**DESCRIPTION OF THE TASK**.
In the entries below, how many lines contain the string "strong"? State the number and nothing else.
▽
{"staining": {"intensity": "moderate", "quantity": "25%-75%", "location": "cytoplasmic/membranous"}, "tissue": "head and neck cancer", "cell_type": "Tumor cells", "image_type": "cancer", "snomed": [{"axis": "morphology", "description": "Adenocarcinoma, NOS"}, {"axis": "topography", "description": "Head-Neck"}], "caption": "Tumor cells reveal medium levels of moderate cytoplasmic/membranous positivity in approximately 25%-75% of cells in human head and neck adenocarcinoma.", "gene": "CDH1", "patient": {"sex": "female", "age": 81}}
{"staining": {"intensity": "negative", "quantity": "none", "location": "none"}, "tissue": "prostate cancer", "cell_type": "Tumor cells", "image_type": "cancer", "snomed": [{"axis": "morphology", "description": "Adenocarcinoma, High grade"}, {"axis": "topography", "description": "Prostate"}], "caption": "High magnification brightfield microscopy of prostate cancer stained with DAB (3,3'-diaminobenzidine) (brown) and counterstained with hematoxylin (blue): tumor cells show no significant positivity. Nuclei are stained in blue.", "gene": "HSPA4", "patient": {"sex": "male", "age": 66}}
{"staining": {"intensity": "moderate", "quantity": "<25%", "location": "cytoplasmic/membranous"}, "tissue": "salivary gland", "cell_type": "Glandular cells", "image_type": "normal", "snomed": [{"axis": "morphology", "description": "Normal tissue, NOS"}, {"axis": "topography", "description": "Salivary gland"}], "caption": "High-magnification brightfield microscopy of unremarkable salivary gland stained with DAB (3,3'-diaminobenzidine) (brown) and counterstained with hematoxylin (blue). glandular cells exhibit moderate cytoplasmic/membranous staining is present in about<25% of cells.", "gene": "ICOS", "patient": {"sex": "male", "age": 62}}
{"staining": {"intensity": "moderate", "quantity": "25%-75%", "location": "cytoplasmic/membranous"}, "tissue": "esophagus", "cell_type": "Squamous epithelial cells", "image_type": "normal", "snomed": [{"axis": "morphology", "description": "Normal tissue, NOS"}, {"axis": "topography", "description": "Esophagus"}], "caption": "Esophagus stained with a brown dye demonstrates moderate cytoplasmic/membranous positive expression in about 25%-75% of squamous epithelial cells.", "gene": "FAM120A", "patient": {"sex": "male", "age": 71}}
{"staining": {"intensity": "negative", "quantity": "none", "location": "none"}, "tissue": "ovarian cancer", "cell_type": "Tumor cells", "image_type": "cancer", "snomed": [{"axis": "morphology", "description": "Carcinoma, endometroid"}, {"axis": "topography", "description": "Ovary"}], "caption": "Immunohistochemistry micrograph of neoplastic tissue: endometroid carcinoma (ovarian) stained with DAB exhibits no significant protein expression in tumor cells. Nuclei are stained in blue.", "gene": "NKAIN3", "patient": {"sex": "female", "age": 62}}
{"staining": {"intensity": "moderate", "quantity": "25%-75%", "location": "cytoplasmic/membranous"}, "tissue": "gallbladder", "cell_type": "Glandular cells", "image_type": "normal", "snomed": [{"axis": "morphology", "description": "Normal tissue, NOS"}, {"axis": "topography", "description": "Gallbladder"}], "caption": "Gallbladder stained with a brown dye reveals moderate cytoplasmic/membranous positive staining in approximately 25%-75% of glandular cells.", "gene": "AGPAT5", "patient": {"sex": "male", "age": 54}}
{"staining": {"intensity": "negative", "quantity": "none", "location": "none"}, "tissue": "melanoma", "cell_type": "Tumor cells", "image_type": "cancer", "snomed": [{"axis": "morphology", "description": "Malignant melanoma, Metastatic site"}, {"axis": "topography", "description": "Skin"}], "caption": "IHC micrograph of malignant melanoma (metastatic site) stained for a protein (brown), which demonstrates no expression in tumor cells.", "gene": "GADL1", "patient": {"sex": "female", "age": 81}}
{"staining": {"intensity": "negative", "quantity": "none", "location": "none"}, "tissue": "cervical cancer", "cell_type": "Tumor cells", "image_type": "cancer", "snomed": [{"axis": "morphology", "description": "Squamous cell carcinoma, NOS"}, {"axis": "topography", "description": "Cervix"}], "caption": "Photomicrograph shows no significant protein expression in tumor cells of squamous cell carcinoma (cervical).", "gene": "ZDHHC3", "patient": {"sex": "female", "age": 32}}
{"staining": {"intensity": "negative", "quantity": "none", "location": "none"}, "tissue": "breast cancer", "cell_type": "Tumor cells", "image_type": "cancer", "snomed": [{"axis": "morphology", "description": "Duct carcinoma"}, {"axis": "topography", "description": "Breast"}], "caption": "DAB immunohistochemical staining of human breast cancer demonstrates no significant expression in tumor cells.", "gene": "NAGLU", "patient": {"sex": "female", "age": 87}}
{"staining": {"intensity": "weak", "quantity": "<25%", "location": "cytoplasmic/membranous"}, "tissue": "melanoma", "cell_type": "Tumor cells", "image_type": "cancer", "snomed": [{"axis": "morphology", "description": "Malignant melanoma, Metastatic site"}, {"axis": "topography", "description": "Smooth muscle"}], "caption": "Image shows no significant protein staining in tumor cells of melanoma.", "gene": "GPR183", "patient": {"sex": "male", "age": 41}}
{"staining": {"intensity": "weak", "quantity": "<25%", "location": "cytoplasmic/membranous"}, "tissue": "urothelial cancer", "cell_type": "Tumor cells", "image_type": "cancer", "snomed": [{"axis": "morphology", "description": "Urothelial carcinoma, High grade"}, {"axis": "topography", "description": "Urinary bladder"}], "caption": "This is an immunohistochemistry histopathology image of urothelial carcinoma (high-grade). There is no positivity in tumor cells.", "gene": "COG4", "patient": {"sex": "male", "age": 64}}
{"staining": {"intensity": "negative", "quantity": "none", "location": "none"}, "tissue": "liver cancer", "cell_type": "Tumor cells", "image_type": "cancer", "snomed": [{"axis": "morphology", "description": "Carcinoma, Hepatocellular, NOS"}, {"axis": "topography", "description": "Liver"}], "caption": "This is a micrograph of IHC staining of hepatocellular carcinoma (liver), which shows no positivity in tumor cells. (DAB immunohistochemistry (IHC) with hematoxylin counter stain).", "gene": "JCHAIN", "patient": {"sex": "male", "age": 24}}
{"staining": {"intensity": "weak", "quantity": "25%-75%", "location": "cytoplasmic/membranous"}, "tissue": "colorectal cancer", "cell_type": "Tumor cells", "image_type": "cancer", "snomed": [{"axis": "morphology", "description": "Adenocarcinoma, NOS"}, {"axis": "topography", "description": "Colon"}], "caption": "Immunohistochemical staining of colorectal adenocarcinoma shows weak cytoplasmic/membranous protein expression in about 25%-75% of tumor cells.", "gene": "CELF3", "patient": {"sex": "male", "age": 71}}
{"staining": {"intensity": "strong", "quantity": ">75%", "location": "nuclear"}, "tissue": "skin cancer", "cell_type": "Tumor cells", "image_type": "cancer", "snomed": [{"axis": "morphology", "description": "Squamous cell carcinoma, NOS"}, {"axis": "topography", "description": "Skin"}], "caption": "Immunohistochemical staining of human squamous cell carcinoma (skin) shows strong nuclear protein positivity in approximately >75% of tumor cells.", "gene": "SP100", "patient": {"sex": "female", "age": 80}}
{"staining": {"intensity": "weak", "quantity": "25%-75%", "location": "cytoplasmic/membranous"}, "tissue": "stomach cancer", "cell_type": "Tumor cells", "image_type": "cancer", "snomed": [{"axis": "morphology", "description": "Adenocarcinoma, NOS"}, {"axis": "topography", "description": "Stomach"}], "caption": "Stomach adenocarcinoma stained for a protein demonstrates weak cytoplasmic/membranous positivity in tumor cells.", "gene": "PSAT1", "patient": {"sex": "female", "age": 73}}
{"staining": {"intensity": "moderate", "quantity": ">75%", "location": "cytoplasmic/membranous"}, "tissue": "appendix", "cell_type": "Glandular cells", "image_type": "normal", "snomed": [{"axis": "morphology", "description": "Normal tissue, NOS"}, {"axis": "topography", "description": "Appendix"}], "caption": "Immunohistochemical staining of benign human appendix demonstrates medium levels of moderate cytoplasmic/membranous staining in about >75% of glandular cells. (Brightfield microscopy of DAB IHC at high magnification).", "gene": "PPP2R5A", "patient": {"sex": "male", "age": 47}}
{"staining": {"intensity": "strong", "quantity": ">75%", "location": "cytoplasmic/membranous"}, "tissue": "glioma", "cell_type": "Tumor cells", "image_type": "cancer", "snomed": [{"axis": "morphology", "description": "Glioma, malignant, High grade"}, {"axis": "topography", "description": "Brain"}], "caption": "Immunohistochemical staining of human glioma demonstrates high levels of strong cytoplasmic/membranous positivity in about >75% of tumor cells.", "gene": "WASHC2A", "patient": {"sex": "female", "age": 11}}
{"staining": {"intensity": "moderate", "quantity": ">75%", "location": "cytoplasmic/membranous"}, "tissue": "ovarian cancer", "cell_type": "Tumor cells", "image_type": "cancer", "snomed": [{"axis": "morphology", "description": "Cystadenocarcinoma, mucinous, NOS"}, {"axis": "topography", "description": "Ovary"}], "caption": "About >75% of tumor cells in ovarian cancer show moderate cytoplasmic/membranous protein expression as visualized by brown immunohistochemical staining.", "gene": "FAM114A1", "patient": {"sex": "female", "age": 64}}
△
**REPLY**.
2